**Source data:**
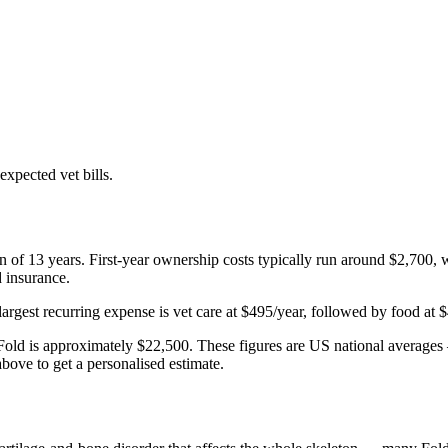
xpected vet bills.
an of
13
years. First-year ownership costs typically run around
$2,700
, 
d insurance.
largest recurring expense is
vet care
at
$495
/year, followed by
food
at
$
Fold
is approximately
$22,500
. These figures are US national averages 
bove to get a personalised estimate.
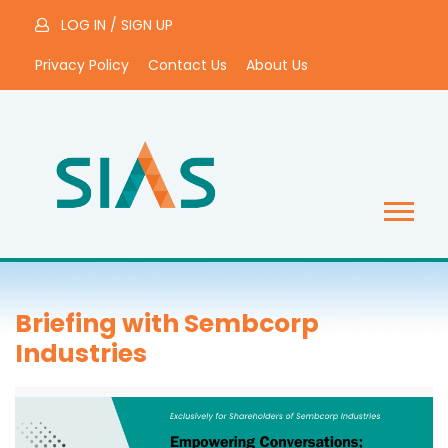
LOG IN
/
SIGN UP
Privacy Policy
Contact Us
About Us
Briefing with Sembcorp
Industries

==

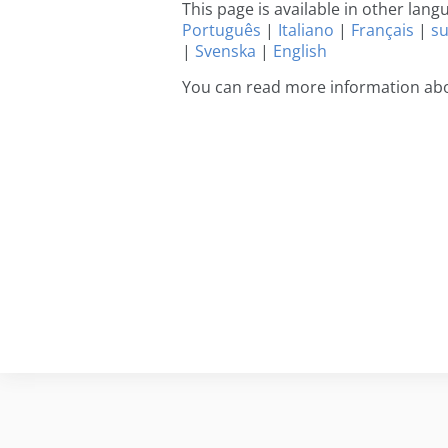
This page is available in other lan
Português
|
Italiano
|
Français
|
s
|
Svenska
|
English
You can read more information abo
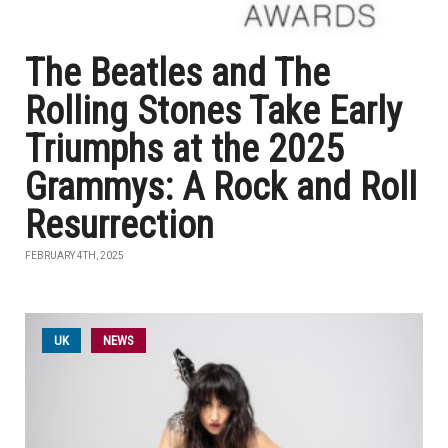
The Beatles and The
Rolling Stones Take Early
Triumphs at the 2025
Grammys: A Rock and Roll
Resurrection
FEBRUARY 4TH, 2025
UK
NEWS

--

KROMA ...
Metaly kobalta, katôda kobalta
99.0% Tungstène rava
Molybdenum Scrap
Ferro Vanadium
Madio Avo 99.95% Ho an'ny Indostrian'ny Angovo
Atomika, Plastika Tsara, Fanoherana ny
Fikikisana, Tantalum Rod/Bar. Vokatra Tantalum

**Problem statement:** Could you arrange the lines from the one containing "xpected vet bills." through the one containing "bove to get a personalised estimate." as a Markdown table with the columns No. and Line, numbering each row and leaving out any blank lines?

**Written reply:**
| No. | Line |
|---|---|
| 1 | xpected vet bills. |
| 2 | an of |
| 3 | 13 |
| 4 | years. First-year ownership costs typically run around |
| 5 | $2,700 |
| 6 | ,  |
| 7 | d insurance. |
| 8 | largest recurring expense is |
| 9 | vet care |
| 10 | at |
| 11 | $495 |
| 12 | /year, followed by |
| 13 | food |
| 14 | at |
| 15 | $ |
| 16 | Fold |
| 17 | is approximately |
| 18 | $22,500 |
| 19 | . These figures are US national averages  |
| 20 | bove to get a personalised estimate. |